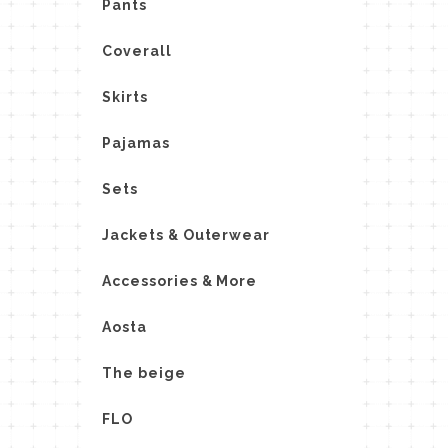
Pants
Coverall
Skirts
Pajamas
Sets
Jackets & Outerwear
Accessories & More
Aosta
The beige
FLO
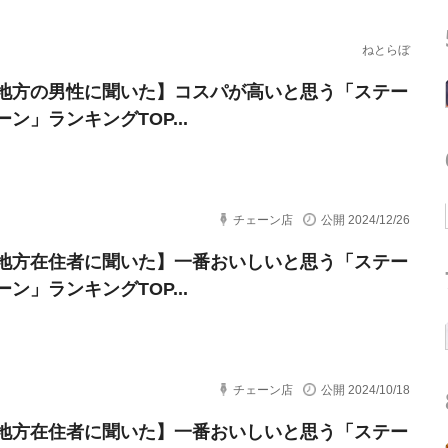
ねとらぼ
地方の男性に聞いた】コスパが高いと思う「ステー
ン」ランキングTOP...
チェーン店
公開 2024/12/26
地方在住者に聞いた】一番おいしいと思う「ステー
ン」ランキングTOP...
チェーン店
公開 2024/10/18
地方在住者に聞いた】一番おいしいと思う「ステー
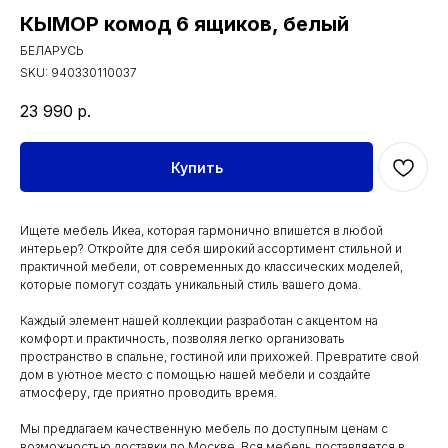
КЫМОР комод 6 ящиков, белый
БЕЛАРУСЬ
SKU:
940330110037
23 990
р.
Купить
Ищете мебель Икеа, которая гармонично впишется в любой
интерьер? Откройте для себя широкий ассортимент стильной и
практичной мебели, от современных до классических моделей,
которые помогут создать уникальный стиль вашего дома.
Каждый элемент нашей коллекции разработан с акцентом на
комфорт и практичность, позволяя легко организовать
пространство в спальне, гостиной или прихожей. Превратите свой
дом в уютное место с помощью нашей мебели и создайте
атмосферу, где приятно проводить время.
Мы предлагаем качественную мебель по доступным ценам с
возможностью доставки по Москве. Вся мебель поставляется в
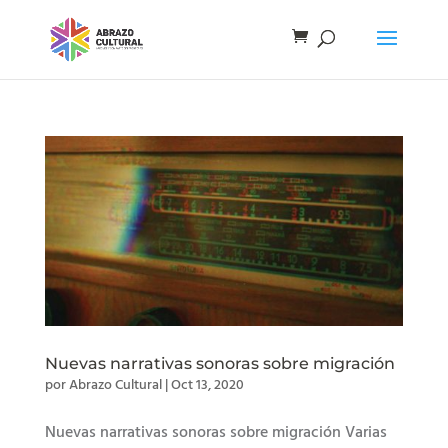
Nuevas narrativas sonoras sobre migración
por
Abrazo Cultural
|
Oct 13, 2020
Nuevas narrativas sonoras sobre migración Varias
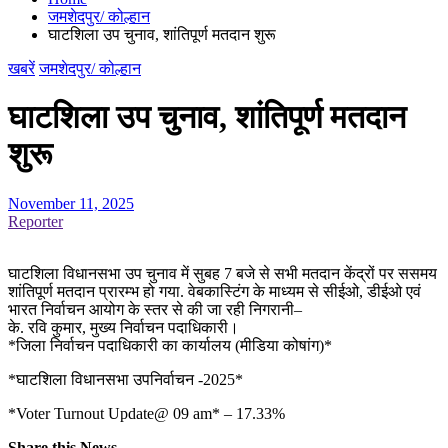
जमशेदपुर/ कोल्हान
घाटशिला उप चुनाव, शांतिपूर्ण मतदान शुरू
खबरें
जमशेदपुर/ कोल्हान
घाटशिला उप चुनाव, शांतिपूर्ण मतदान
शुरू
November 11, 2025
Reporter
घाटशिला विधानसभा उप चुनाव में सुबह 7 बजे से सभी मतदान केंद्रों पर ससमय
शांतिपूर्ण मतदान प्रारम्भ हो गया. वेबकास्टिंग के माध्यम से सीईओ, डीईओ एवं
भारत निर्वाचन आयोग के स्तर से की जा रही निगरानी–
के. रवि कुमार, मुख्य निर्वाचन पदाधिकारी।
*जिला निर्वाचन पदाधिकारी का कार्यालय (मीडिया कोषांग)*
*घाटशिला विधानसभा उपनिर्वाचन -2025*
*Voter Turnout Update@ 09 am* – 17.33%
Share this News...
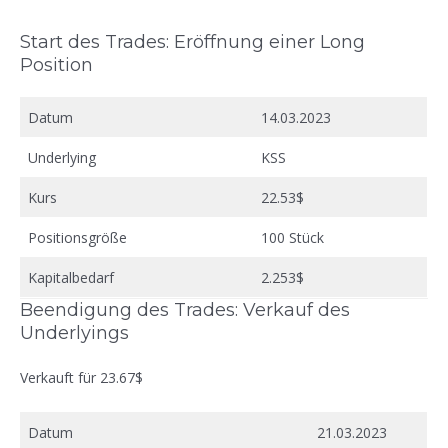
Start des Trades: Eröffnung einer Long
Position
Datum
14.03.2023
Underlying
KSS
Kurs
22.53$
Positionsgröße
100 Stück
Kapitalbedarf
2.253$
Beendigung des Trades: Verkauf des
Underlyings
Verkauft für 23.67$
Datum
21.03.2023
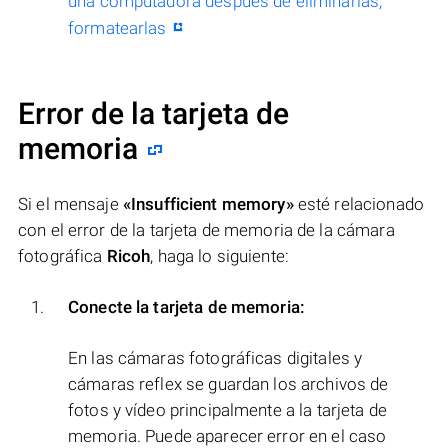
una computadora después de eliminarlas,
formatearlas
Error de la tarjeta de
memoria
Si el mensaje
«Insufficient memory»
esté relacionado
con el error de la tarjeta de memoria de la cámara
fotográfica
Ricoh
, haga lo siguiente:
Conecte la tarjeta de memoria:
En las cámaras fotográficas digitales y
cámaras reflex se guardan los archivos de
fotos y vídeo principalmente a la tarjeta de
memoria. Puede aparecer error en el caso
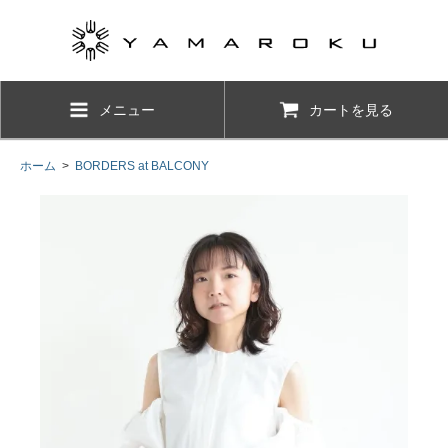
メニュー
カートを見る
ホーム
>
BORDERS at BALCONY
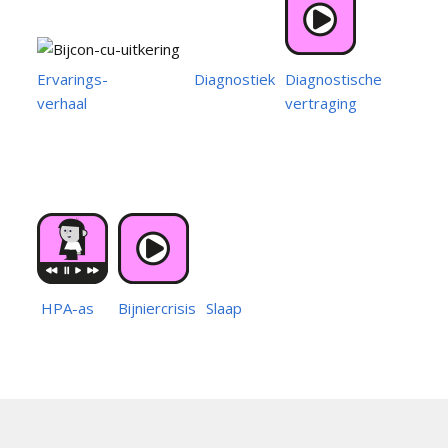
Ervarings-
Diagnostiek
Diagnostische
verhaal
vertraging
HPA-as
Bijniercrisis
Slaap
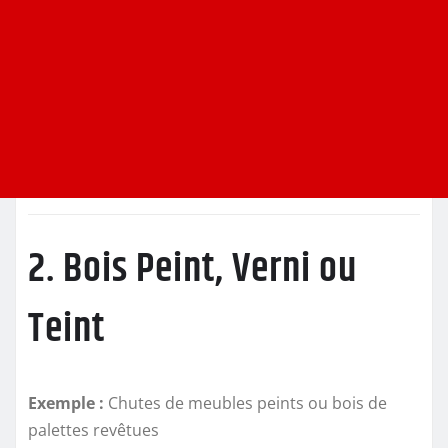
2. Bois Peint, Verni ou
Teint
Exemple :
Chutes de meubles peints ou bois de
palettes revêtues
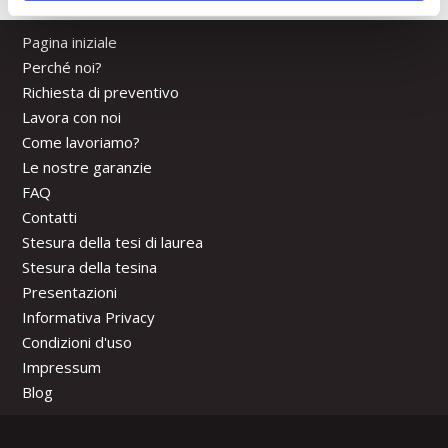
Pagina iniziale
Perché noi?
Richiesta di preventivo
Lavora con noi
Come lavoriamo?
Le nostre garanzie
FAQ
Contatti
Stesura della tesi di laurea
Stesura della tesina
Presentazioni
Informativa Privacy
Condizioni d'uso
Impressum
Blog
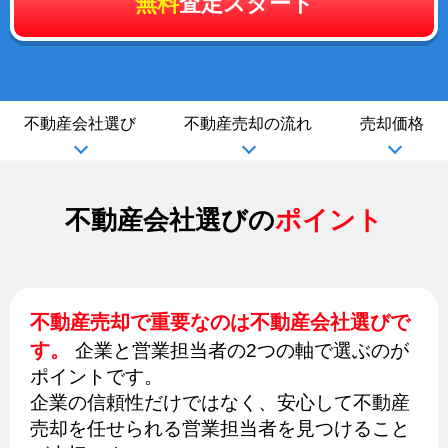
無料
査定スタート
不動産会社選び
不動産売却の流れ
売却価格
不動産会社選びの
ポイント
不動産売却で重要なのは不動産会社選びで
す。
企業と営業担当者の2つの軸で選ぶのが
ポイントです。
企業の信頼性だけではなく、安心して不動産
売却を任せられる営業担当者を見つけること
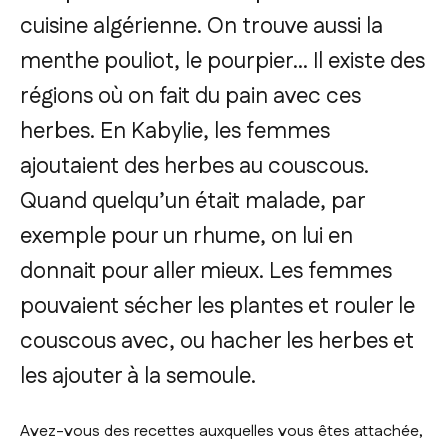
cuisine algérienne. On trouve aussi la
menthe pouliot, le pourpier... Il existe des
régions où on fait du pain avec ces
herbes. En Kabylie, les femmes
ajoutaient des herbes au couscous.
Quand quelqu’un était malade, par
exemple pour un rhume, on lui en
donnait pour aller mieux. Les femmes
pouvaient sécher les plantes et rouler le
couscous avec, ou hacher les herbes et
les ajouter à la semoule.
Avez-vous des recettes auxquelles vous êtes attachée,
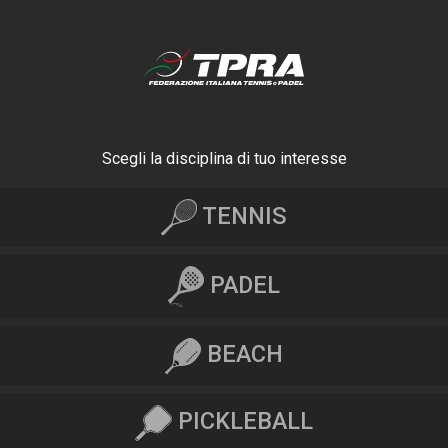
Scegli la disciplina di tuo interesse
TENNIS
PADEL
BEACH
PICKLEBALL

——

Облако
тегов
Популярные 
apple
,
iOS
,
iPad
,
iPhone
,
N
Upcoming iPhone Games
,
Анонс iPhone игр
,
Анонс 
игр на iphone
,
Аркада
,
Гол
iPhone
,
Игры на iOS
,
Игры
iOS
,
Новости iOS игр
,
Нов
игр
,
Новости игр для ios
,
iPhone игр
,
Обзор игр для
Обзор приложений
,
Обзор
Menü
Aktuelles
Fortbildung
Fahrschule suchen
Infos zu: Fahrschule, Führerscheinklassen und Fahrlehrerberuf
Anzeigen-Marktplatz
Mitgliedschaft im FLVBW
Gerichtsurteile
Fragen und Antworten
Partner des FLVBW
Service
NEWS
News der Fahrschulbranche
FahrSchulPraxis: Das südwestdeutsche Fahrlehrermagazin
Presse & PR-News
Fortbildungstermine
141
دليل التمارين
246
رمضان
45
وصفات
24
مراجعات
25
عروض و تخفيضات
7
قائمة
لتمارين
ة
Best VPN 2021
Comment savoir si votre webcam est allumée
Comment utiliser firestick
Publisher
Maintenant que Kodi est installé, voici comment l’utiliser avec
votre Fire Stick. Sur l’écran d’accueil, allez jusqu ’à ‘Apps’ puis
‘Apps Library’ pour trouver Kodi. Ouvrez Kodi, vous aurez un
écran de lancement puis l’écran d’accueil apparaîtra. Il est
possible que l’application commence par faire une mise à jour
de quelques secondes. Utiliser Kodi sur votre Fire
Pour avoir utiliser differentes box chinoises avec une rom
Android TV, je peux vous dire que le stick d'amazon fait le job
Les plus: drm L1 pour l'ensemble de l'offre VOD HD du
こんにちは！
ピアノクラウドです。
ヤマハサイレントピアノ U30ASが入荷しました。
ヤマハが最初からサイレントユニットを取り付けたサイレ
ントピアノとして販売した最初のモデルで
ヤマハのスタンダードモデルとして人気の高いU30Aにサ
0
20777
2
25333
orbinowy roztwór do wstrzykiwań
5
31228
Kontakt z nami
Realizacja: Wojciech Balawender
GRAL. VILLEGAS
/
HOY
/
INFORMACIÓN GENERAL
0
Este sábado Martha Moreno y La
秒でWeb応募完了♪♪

——

**Brief**. Copy the lines above word for word, starting at the line that contains "КЫМОР комод 6 ящиков, белый" and ending at the line that contains "Nuevas narrativas sonoras sobre migración Varias", both included. Leave out any pictures.

**Solution to the problem**.
КЫМОР комод 6 ящиков, белый
БЕЛАРУСЬ
SKU:
940330110037
23 990
р.
Купить
Ищете мебель Икеа, которая гармонично впишется в любой
интерьер? Откройте для себя широкий ассортимент стильной и
практичной мебели, от современных до классических моделей,
которые помогут создать уникальный стиль вашего дома.
Каждый элемент нашей коллекции разработан с акцентом на
комфорт и практичность, позволяя легко организовать
пространство в спальне, гостиной или прихожей. Превратите свой
дом в уютное место с помощью нашей мебели и создайте
атмосферу, где приятно проводить время.
Мы предлагаем качественную мебель по доступным ценам с
возможностью доставки по Москве. Вся мебель поставляется в
Nuevas narrativas sonoras sobre migración
por
Abrazo Cultural
|
Oct 13, 2020
Nuevas narrativas sonoras sobre migración Varias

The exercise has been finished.